Yeah, most of the cab drivers here suck horribly bad. If some of the stories I've heard from passengers, both when I drove a cab, and after starting Uber happened to me or someone I cared about, I think there would be a few more videos of cab drivers being assaulted online. *It's a JOKE!* They really do suck though. It's actually hard to believe these idiots do some of the stuff they do. What really gets me is when a single woman, often from out of town, tells me how a cab driver ripped her off with the scenic tour, and then intimidated her for more in a big tip. One lady said the driver actually lunged at her when she wasn't gonna increase the tip. A-holes!

Most of them can't drive worth a crap either. I guess their camels, goats or whatever the hell they drive over there don't have power steering.

Got a young guy the other morning about 4:30am. He had closed the bar down at 4am. He requested from a gas station 2 blocks from where I was at. I get him, and he was pissed. Turns out he had jumped into a cab just a couple miles from his house because the closest Uber was 10 minutes away. After giving the driver his address, the cab driver takes off in the wrong direction, headed for downtown, and the morning airport runs. He said he kept on screaming at the guy, to no avail. He said the driver took him to the station, yelled at him to get out, and give him $20! I said, did you pay him? He said yeah, _*but I only gave him $10!*_  He really showed that driver.


----------



## JaxBeachDriver (Nov 27, 2014)

Well I guess she abandoned us. She wrote her one-sided story. The end.


----------



## LA Cabbie (Nov 4, 2014)

Uber is geared for twenty something college people who don't want to be bothered with anything outside of their party world and cheapskates who look for any reason not to tip. You have to remember folks Travis kalanick and co are frat boy eletist. This app is for their kind not everyday people.


----------



## Big Machine (Jun 19, 2014)

Sorry you are not entitled to any kind of tips.


----------



## DriverJ (Sep 1, 2014)

LA Cabbie said:


> You have to remember folks Travis kalanick and co are frat boy eletist.


The ones we used to bully in high school, and laugh at in the shower.


----------



## LA Cabbie (Nov 4, 2014)

Big Machine said:


> Sorry you are not entitled to any kind of tips.


Correct. My right is what's on the meter. The passengers right is the descritionary tipping.


----------



## Uberdawg (Oct 23, 2014)

*INSTRUCTIONS*:
**a.** In the forum thread about cab and Uber drivers, how much did the young passenger say he actually gave the cab driver who dropped him at the station?
**b.** Please carry on the forum thread about cab and Uber drivers from the point where it stops.
You won't need the data for anything here.

*DATA FOR ANALYSIS*:
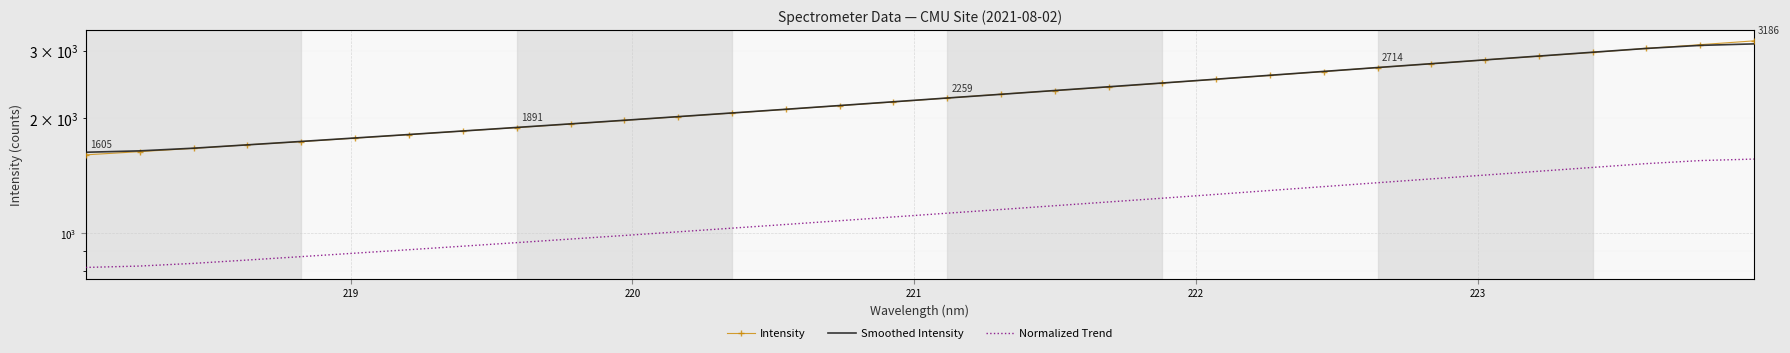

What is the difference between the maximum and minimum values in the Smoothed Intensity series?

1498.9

...

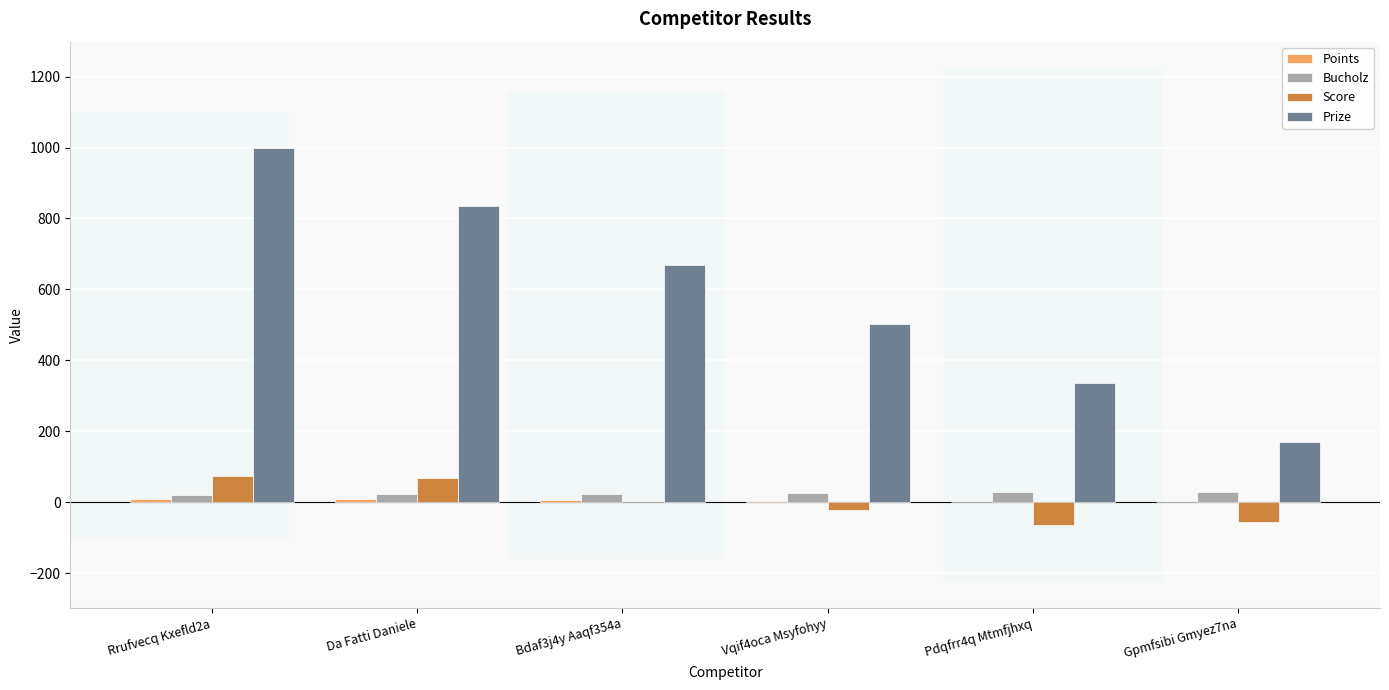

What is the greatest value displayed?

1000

*RESPONSES FOR EACH TASK*:
**a.** $10

**b.**
Uber has conditioned the market to truly believe the tip is included in the fare. It will take one hell of an effort to alter that. I had 10 fares tonight. It is raining and I got out for every one of them, umbrella in hand and walked the ones to the car who would wait for me to get to them. Every single pax said how awesome that was and how much it was appreciated. 1 out of the 10 tipped, 10 bucks on an $18 fare, 4 college kids that wait tables for a living. These people weren't cheap. Some of the pick ups were in the best neighborhoods in this town (Highland Rd for the BR guys). I doubt a single one of them would have gotten out of a taxi and not tipped the driver. It is truly about the perception that our "partner" has created, that his other "partners" do not need tips because he hooks them up. Packed it in at 11:30, 3 hours before I normally would because I was wet as hell, my clean SUV was now a mess and I was one discouraged drivertron.

I am not nearly as enthusiastic about "Ubering On" as I once was.


----------



## Mr Microphone (Sep 23, 2015)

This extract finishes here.